Le bâtiment est installé en rive gauche de l'Yèvre, petit affluent de l'Aisne qui marque globalement le passage de la Champagne crayeuse à la Champagne humide du pays d'Argonne.
Le site est implanté sur une légère pente, à une centaine de mètres de l'Yèvre. Il s'agit d'un bâtiment de plan trapézoïdal, de 19,50 m de long. Sa plus grande largeur (partie avant, côté nord-est) est de 5,50 m, la plus petite (partie arrière) est large de 3,70 m. Les poteaux de paroi sont très peu espacés. On observe deux ouvertures situées dans la partie médiane du bâtiment, l'une de 2,60 m et l'autre de 2,90 m.
On peut trouver plusieurs particularités à ce bâtiment. Son plan trapézoïdal est très net, il n'est pas sans rappeler les grandes maisons du Ve millénaire. Les doubles ouvertures latérales également, séparées par un unique trou de poteau, évoquent très fortement des entrées mais leur position est cependant très inattendue si on se réfère aux bâtiments néolithiques connus, et les comparaisons sont très rares. Ajoutons l'orientation (nord-est/sud-ouest) qui n'est pas très courante.
Un alignement interne, composé de 5 trous de poteau, pourrait constituer la faîtière. Les poteaux y sont de plus grandes dimensions, ils sont également plus profonds.
De petits anneaux constituent le seul élément de mobilier reconnu dans cette maison. En l'absence d'éléments caractéristiques, une série de datations radiocarbones a été effectuée sur des fragments de charbon de bois découverts dans certains trous de poteau. Elles sont parfaitement cohérentes et donnent une fourchette située dans le courant du IVe millénaire. Un des poteaux internes, qui ne participe pas aux alignements, a fourni une date à la fin du Préboréal, au IXe millénaire. Paradoxalement, cette date est proche de celle obtenue pour une tourbière peu éloignée du site et pourrait être indicative de l'utilisation de la tourbe comme élément de construction ou comme combustible.

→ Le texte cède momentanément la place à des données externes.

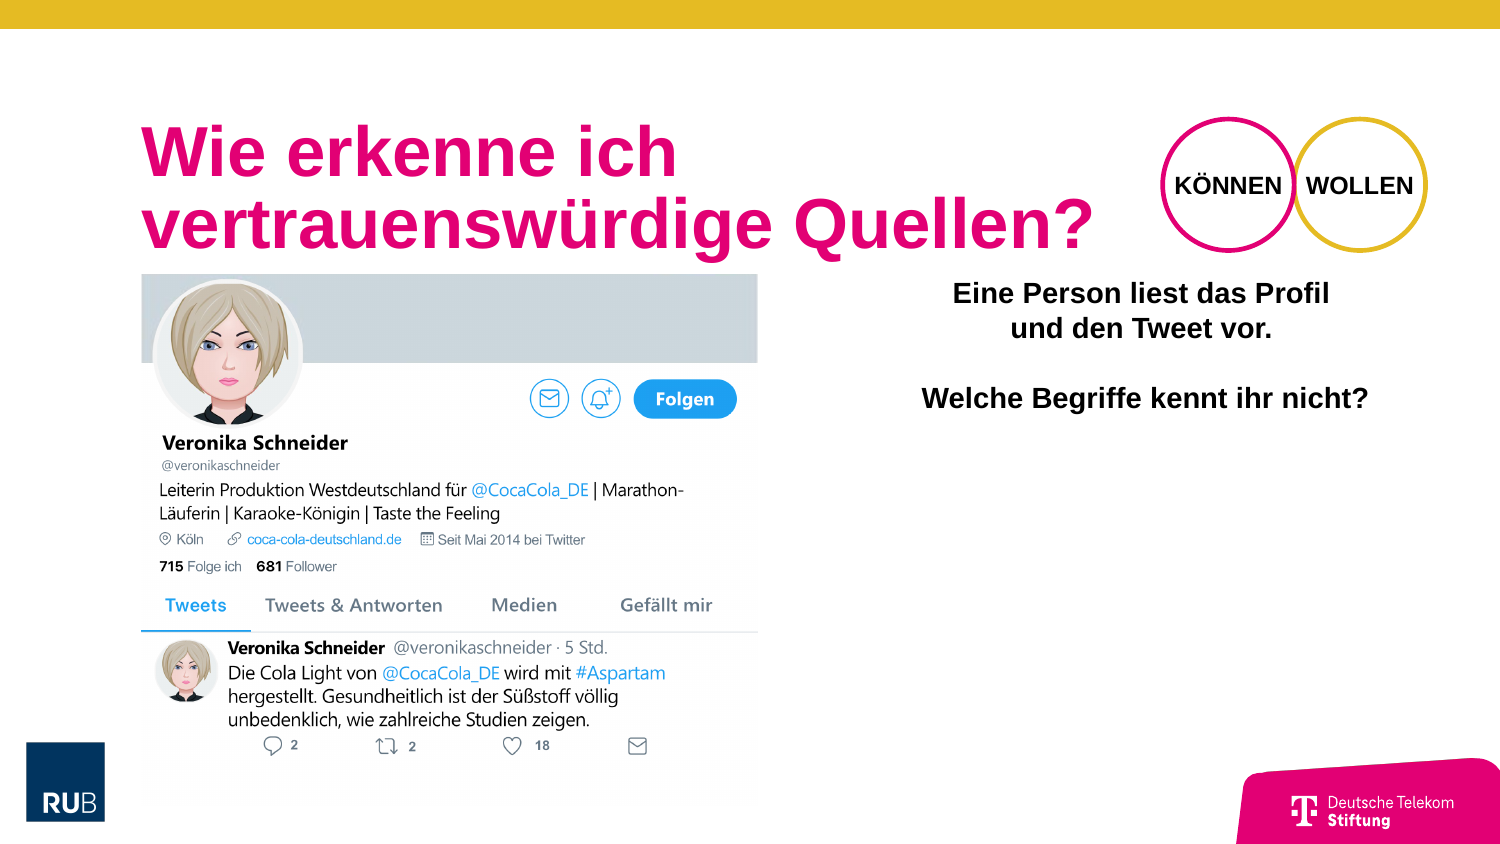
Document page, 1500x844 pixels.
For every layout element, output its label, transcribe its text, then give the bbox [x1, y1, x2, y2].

Les nombreuses analyses des phosphates montrent manifestement une concentration dans une partie du bâtiment. De telles concentrations sont généralement expliquées par la présence d'animaux (étable) à l'intérieur de la maison. En effet, les excréments des animaux contiennent un taux très élevé de phosphates qui se fixent en partie dans le sous-sol.
Les comparaisons que l'on peut effectuer se font nécessairement à grande distance. À l'échelle de l'Europe centrale et de l'Europe du Nord-Ouest, durant le IIe et le IIIe millénaire, une tradition de maisons longues, à deux nefs, est bien documentée. Pour le IVe millénaire, les comparaisons sont plus rares et se concentrent dans le nord de l'Europe. Une découverte récente en Belgique, très similaire, vient cependant conforter la datation.
Mais l'explication du caractère unique de ce bâtiment ne vient probablement pas d'une lointaine influence, voire d'une imitation, mais plutôt d'une exceptionnelle conservation. En effet, les poteaux de cette maison sont conservés sur 10 à 20 cm. Il faut rajouter à cela une vingtaine de centimètres, soit l'épaisseur du sol ancien (conservé à une dizaine de mètres de la maison). À l'origine, ces poteaux étaient donc implantés à moins de 40 cm de profondeur. Dans la plupart des régions du nord-est de la France, l'érosion est systématiquement plus importante et les traces de telles maisons ne peuvent donc subsister dans des conditions normales.